= The Brick House Cooperative =

U.S. media cooperative

The Brick House is an American media cooperative. It was formed by nine writers, artists, and editors who came together in late 2020 to create a cooperatively-owned platform for expression, cultural preservation, library advocacy, and independent journalism. Originally incorporated in Ohio, it is now a California corporation governed by a cooperative operating agreement. The intent of the founders is that it should be independent of financial backers and commercial interests and hence of the influence of parties with agendas which differ from those of the contributors. The corporate structure is such that no entity outside the members of the cooperative can own an equity interest. It supports libraries through advocacy, publishing, and archival projects.

The cooperative was founded after their earlier project, a blockchain-based publishing platform called Civil, was disbanded in 2019.

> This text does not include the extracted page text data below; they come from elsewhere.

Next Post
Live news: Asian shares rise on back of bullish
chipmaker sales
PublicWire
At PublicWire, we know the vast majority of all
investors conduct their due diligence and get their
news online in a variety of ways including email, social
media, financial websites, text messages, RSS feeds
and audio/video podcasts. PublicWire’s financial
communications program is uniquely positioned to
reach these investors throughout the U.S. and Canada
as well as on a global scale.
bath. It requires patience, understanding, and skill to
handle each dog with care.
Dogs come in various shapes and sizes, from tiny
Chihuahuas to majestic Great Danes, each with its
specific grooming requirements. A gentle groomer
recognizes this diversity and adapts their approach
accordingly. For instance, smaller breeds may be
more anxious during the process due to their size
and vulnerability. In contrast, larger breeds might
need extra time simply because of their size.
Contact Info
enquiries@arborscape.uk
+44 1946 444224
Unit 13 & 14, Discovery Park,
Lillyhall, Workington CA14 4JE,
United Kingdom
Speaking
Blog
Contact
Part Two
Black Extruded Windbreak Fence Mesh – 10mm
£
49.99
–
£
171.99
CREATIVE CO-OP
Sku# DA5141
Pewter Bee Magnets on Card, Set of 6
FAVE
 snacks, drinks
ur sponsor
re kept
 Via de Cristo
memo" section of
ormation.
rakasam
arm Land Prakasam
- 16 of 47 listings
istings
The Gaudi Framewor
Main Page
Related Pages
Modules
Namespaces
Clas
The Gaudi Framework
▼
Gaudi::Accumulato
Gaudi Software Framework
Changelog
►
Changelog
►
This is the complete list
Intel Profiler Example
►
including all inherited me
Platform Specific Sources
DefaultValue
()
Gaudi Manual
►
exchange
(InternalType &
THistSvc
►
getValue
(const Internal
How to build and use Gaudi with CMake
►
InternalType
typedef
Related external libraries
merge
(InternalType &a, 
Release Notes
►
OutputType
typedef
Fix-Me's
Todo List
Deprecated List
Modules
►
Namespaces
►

The Brick House publishes Flaming Hydra, a subscription-based cooperative newsletter of about 70 independent writers.

== Founding and design ==
In late 2020, during the COVID-19 pandemic, Maria Bustillos (editor of Popula) and a few other editors, writers, and creators came together with eight individual publications to form The Brick House. The other core founders were Christina M. Greer, Alex Brook Lynn and Harry Siegel of FAQNYC, Myriam Gurba of Tasteful Rude, Brian Hioe of No Man is an Island, Mike Kanin and Sunny Sone of Preachy, Jason Adam Katzenstein of Awry, David Moore and Donald Shaw of Sludge,' Tom Scocca and Joe MacLeod of Indignity, and Kola Tubosun of OlongoAfrica. Each of the publications, with its own identity and management, was to operate in its own independent editorial direction, depending on The Brick House only to provide publishing infrastructure and hosting, and a home where joint projects, grant applications, and other administrative functions and ideas would be coordinated.

That year, they raised roughly $90,000 from 1,321 backers on Kickstarter. With this funding, along with a growing number of individual subscribers, The Brick House was able to pay each publication to do their work independently.

Over the years, the nine publications thinned down, and as of January 2025 The Brick House comprises only seven of the initial co-founders: Maria Bustillos, David Moore, Harry Siegel, Myriam Gurba, Brian Hioe, Tom Scocca, and Kola Tubosun.

== Notable projects ==
An African Abroad. In 2022, The Brick House helped raise funds to help in the re-publication of An African Abroad, a classic travel memoir by Olabisi Ajala, through OlongoAfrica.

BRIET. In 2023, Brick House founders David Moore and Maria Bustillos began building BRIET, a platform and service where independent publishers can list their digital books for permanent sale to libraries.